● GIVEN TASK 1
Say whether each statement below agrees with the passage on image regions. Answer yes or no for each, and quote the deciding words of the passage.
(a) Regions can be based on texture.
(b) Regions that stay the same over many image frames are probably part of the desired object.
(c) In many embodiments, the fundamental unit is referred to as pixels.

● SUPPLIED TEXT
begin

Thus, regions 42 can be based on color, height, width, area, texture, luminosity, or 
potentially any other relevant pixel characteristic. In embodiments for series of 
ambient images 26 and targets that move in an environment that is generally non- 
moving, regions 42 are preferably based on constancy or consistency. Regions 42 of 
the ambient image 26 that are the same over many image frames are probably 
background regions 42 and can either be ignored or can be given a low probability of 
being part of the desired object in the subsequent region combining processing. These 
subsequent processing stages are described in greater detail below. 
[0048] In some embodiments, regions 42 can themselves be broken down into 
other regions 42 ("sub-regions"). Sub-regions could themselves be made up of small 
sub-regions. Ultimately, images 40 and regions 42 break down into some form of 
fundamental "atomic" unit. In many embodiments, this fundamental unit is referred 
to as pixels 44.

end

● GIVEN TASK 2
Update everything in the entries from the line containing "family: Solanaceae" down to the end of the entries, replacing "locality" with "site" and leaving all else unchanged. Give only those lines.

● PROVIDED RECORDS
begin

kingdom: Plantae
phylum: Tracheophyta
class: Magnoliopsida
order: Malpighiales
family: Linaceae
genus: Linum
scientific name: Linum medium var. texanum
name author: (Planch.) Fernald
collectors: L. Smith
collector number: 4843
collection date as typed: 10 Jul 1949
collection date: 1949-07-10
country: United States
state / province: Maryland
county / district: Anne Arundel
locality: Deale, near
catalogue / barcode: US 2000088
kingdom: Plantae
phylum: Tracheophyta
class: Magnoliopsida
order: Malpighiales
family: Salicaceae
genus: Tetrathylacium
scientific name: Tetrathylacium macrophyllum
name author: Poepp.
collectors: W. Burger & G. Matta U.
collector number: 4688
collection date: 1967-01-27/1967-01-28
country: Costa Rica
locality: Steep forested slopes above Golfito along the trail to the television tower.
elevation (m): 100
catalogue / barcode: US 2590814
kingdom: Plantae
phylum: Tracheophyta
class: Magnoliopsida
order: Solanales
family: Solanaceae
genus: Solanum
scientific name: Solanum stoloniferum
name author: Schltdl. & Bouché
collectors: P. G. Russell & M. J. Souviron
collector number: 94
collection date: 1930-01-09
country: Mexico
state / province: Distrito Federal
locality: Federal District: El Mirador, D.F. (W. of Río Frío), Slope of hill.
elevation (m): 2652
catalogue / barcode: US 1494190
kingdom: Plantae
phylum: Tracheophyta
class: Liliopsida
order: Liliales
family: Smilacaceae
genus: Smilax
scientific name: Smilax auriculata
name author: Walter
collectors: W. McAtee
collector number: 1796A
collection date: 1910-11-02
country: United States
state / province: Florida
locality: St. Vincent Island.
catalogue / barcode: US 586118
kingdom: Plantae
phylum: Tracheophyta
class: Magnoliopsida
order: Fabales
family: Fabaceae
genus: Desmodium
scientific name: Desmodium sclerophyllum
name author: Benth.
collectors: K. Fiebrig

end

● PROBLEM SOLUTION 1
(a) Yes: "regions 42 can be based on color, height, width, area, texture, luminosity"
(b) No: "are probably background regions 42"
(c) Yes: "this fundamental unit is referred to as pixels 44"

● PROBLEM SOLUTION 2
family: Solanaceae
genus: Solanum
scientific name: Solanum stoloniferum
name author: Schltdl. & Bouché
collectors: P. G. Russell & M. J. Souviron
collector number: 94
collection date: 1930-01-09
country: Mexico
state / province: Distrito Federal
site: Federal District: El Mirador, D.F. (W. of Río Frío), Slope of hill.
elevation (m): 2652
catalogue / barcode: US 1494190
kingdom: Plantae
phylum: Tracheophyta
class: Liliopsida
order: Liliales
family: Smilacaceae
genus: Smilax
scientific name: Smilax auriculata
name author: Walter
collectors: W. McAtee
collector number: 1796A
collection date: 1910-11-02
country: United States
state / province: Florida
site: St. Vincent Island.
catalogue / barcode: US 586118
kingdom: Plantae
phylum: Tracheophyta
class: Magnoliopsida
order: Fabales
family: Fabaceae
genus: Desmodium
scientific name: Desmodium sclerophyllum
name author: Benth.
collectors: K. Fiebrig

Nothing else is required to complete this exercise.